A 12-lead ECG should be performed on all patients reporting palpitations because it can provide evidence for a wide variety of causes. Although in most instances a specific arrhythmia will not be detected on the tracing, a careful evaluation of the ECG can help the clinician deduce a likely etiology in certain circumstances.
For instance, bradyarrhythmias and heart block can be associated with ventricular ectopy or escape beats that may be experienced as palpitations by the patient. Evidence of prior myocardial infarction on ECG (eg, Q waves) increases the patient’s risk for nonsustained or sustained ventricular tachycardia. Ventricular preexcitation (Wolff-Parkinson-White syndrome) is suggested by a short PR interval (less than 0.20 ms) and delta waves (upsloping PR segments). Left ventricular hypertrophy with deep septal Q waves in I, AVL, and V4 through V6 is seen in patients with hypertrophic obstructive cardiomyopathy. The presence of left atrial enlargement as suggested by a terminal P-wave force in V1 more negative than 0.04 msec and notching in lead II reflects a patient at increased risk for atrial fibrillation.
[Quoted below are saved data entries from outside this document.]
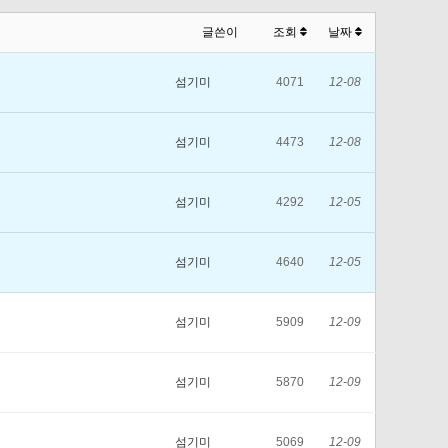
글쓴이
조회
날짜
섬기미
4071
12-08
섬기미
4473
12-08
섬기미
4292
12-05
섬기미
4640
12-05
섬기미
5909
12-09
섬기미
5870
12-09
섬기미
5069
12-09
A prolonged QT interval and abnormal T-wave morphology suggest the long QT syndrome, which puts patients at increased risk for ventricular tachycardia. Persistent ST-segment elevations in ECG leads V1–V3 (particularly with a coved or saddle-back pattern) suggest Brugada syndrome.
For high-risk patients (Table 2–3), further diagnostic studies are warranted. A step-wise approach has been suggested—starting with ambulatory monitoring devices (ambulatory ECG [Holter] monitoring if the palpitations are expected to occur within the subsequent 72-hour period, event monitoring if less frequent). An implantable loop recorder can be used for extended monitoring if clinical suspicion is high, especially if there is syncope. A single-lead, lightweight, continuously recording ambulatory adhesive patch monitor (Zio Patch) worn for 14 days has been shown to be superior to 24-hour ambulatory ECG (Holter) monitoring. This is then followed by inpatient continuous monitoring if serious arrhythmias are strongly suspected despite normal findings on the ambulatory monitoring, and by invasive electrophysiologic testing if the ambulatory or inpatient monitor records a worrisome arrhythmia. Validation studies are underway on the use of smartphone-based event recorders.
In patients with a prior myocardial infarction, ambulatory cardiac monitoring or signal-averaged ECG is an appropriate next step to help exclude ventricular tachycardia. ECG exercise testing is appropriate in patients with suspected coronary artery disease and in patients who have palpitations with physical exertion. Frequent premature atrial contractions during exercise may be a predictor of atrial fibrillation. Echocardiography is useful when physical examination or ECG suggests structural abnormalities or decreased ventricular function.